The script has 3 parameters:
  1. The object type to search in. Can be 'tree', 'blob', 'tag' or 'commit'
  2. The pattern to search for
  3. 'y' if you want to create commits and branches (only when type='tree')
The script is super simple, has no bells and zero whistles. So feel free to --amend it.
You can also find it on Github (in its newest version)

Possible improvements

Galore!
Just some examples:
  • Make it more convenient: Use options, print a help text, ...
  • Search also in the pack file
  • To make it faster: Search at first in the reflog of the HEAD and the branches
  • ...
I will implement the second bullet above soon.
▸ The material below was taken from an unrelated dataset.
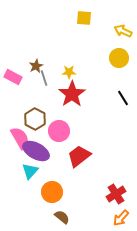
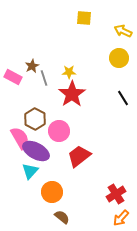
brown star: moved 4 px left
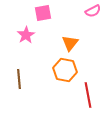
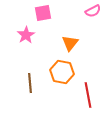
orange hexagon: moved 3 px left, 2 px down
brown line: moved 11 px right, 4 px down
Stay tuned!
#!/opt/local/bin/perl

my $type = $ARGV[0]; # 'tree' or 'blob'?
my $pattern = $ARGV[1]; # filename to search for as regex
my $createBranches = $ARGV[2]; # 'y' if you want to create branches (only when search for 'tree')
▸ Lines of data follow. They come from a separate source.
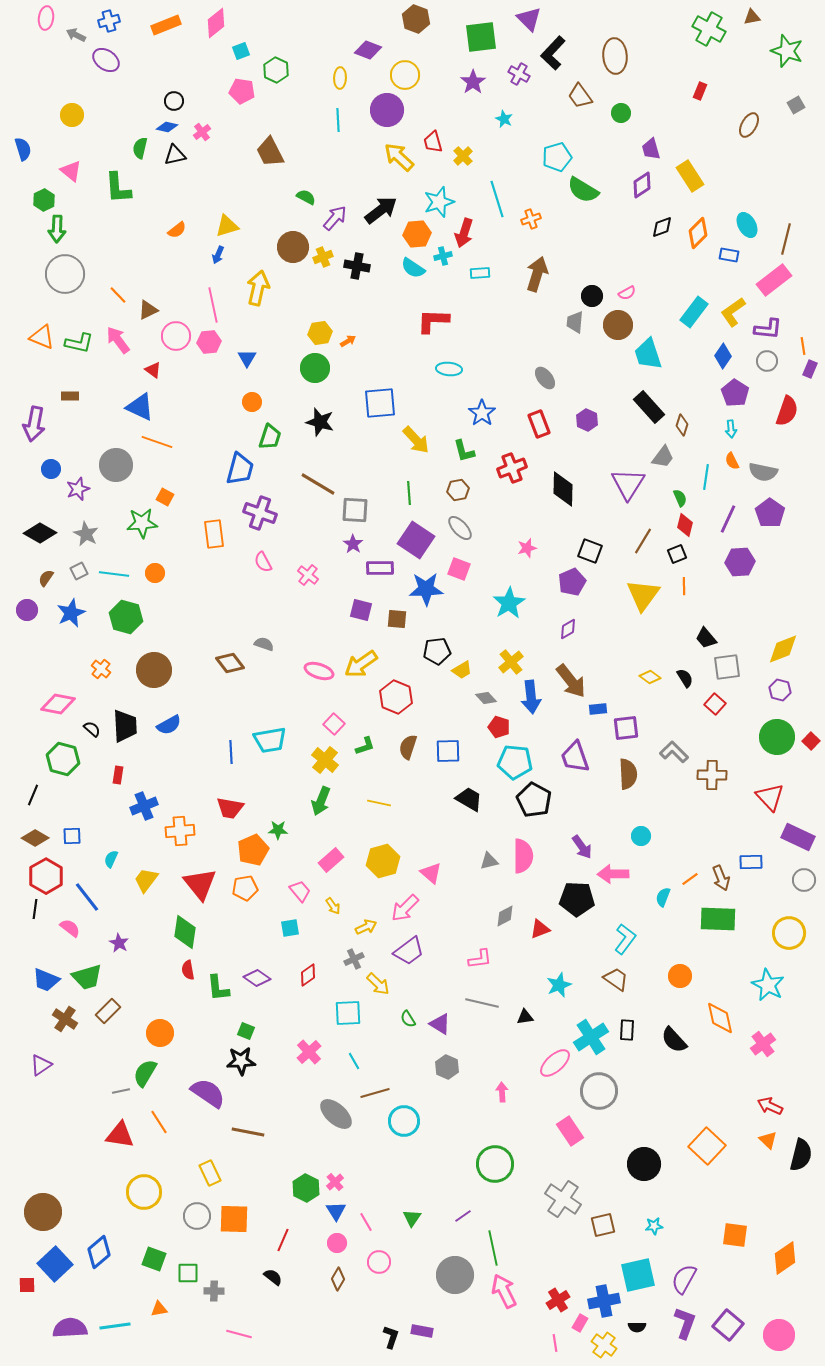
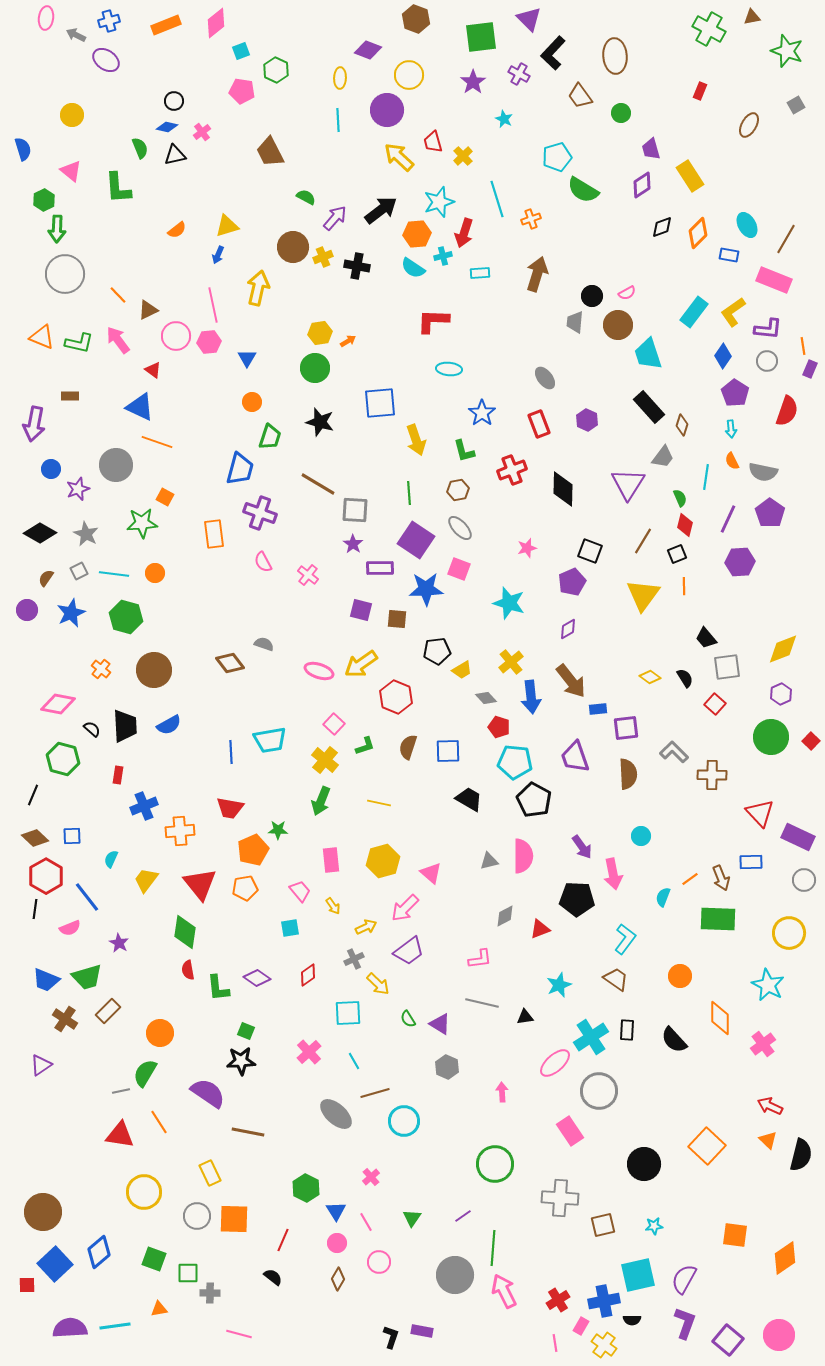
yellow circle at (405, 75): moved 4 px right
green semicircle at (140, 148): rotated 145 degrees clockwise
brown line at (786, 239): rotated 16 degrees clockwise
pink rectangle at (774, 280): rotated 60 degrees clockwise
yellow arrow at (416, 440): rotated 24 degrees clockwise
red cross at (512, 468): moved 2 px down
cyan star at (509, 603): rotated 24 degrees counterclockwise
purple hexagon at (780, 690): moved 1 px right, 4 px down; rotated 20 degrees clockwise
green circle at (777, 737): moved 6 px left
red triangle at (770, 797): moved 10 px left, 16 px down
brown diamond at (35, 838): rotated 12 degrees clockwise
pink rectangle at (331, 860): rotated 55 degrees counterclockwise
pink arrow at (613, 874): rotated 100 degrees counterclockwise
pink semicircle at (70, 928): rotated 120 degrees clockwise
orange diamond at (720, 1018): rotated 12 degrees clockwise
pink cross at (335, 1182): moved 36 px right, 5 px up
gray cross at (563, 1199): moved 3 px left, 1 px up; rotated 30 degrees counterclockwise
green line at (493, 1248): rotated 16 degrees clockwise
gray cross at (214, 1291): moved 4 px left, 2 px down
pink rectangle at (580, 1323): moved 1 px right, 3 px down
purple square at (728, 1325): moved 15 px down
black semicircle at (637, 1327): moved 5 px left, 7 px up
##################################################################
# find all objects (blobs, trees, commits, tags) in .git/objects
##################################################################

my @AllFiles = `find .git/objects/`;
my @AllSha1 = ();

for my $object (@AllFiles) {
	if($object =~ /([0-9a-f][0-9a-f])\/([0-9a-f]{38})/) {
		my $sha1 = $1 . $2;
		push(@AllSha1, $sha1);
	}
}

##################################################################
# find all trees or blobs containing the pattern
##################################################################

my $ctr = 0;
for my $foundSha1 (@AllSha1) {
	chomp $foundSha1;
	my $t = `git cat-file -t $foundSha1`;
	chomp $t;

	if($t eq $type) {

		my @Lines = `git cat-file -p $foundSha1`;
		for my $line (@Lines) {
			if($line =~ /$pattern/) {
				$ctr++;
				printf "found $type: %s\n", $foundSha1;
				if($type eq 'tree' && $createBranches eq 'y') {
					my $branchName = sprintf "found/%03s", $ctr;
					printf "created branch: %s\n", $branchName;
					`git commit-tree $foundSha1 -m "found $pattern" | xargs -I{} git branch $branchName {}`;
				}
				break;
			}
		}
	}
}